_Task:_
Line count for the string "settings" in the records below: report that figure and nothing else.

_Information:_
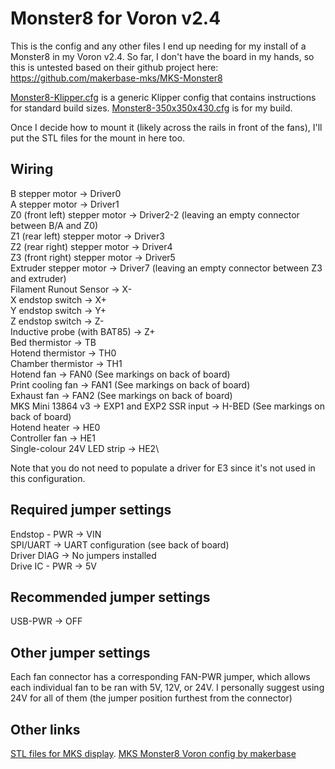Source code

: # Monster8 for Voron v2.4

This is the config and any other files I end up needing for my install
of a Monster8 in my Voron v2.4.  So far, I don't have the board in my
hands, so this is untested based on their github project here:
https://github.com/makerbase-mks/MKS-Monster8

[Monster8-Klipper.cfg](./Monster8-Klipper.cfg) is a generic Klipper config that contains instructions
for standard build sizes.
[Monster8-350x350x430.cfg](./Monster8-350x350x430.cfg) is for my build.

Once I decide how to mount it (likely across the rails in front of the fans),
I'll put the STL files for the mount in here too.

## Wiring
B stepper motor → Driver0\
A stepper motor → Driver1\
Z0 (front left) stepper motor → Driver2-2 (leaving an empty connector between B/A and Z0)\
Z1 (rear left) stepper motor → Driver3\
Z2 (rear right) stepper motor → Driver4\
Z3 (front right) stepper motor → Driver5\
Extruder stepper motor → Driver7 (leaving an empty connector between Z3 and extruder)\
Filament Runout Sensor → X-\
X endstop switch → X+\
Y endstop switch → Y+\
Z endstop switch → Z-\
Inductive probe (with BAT85) → Z+\
Bed thermistor → TB\
Hotend thermistor → TH0\
Chamber thermistor → TH1\
Hotend fan → FAN0 (See markings on back of board)\
Print cooling fan → FAN1 (See markings on back of board)\
Exhaust fan → FAN2 (See markings on back of board)\
MKS Mini 13864 v3 → EXP1 and EXP2
SSR input → H-BED (See markings on back of board)\
Hotend heater → HE0\
Controller fan → HE1\
Single-colour 24V LED strip → HE2\

Note that you do not need to populate a driver for E3 since it's not used in this configuration.

## Required jumper settings
Endstop - PWR → VIN\
SPI/UART → UART configuration (see back of board)\
Driver DIAG → No jumpers installed\
Drive IC - PWR → 5V

## Recommended jumper settings
USB-PWR → OFF

## Other jumper settings
Each fan connector has a corresponding FAN-PWR jumper, which allows each individual fan to be
ran with 5V, 12V, or 24V.  I personally suggest using 24V for all of them (the jumper position furthest from the connector)

## Other links
[STL files for MKS display](https://github.com/makerbase-mks/MKS-MINI12864-V3/tree/main/Voron-STL).
[MKS Monster8 Voron config by makerbase](https://github.com/makerbase-mks/MKS-Monster8/blob/main/klipper%20firmware/Voron%202.4%20config/printer.cfg)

_Answer below:_
3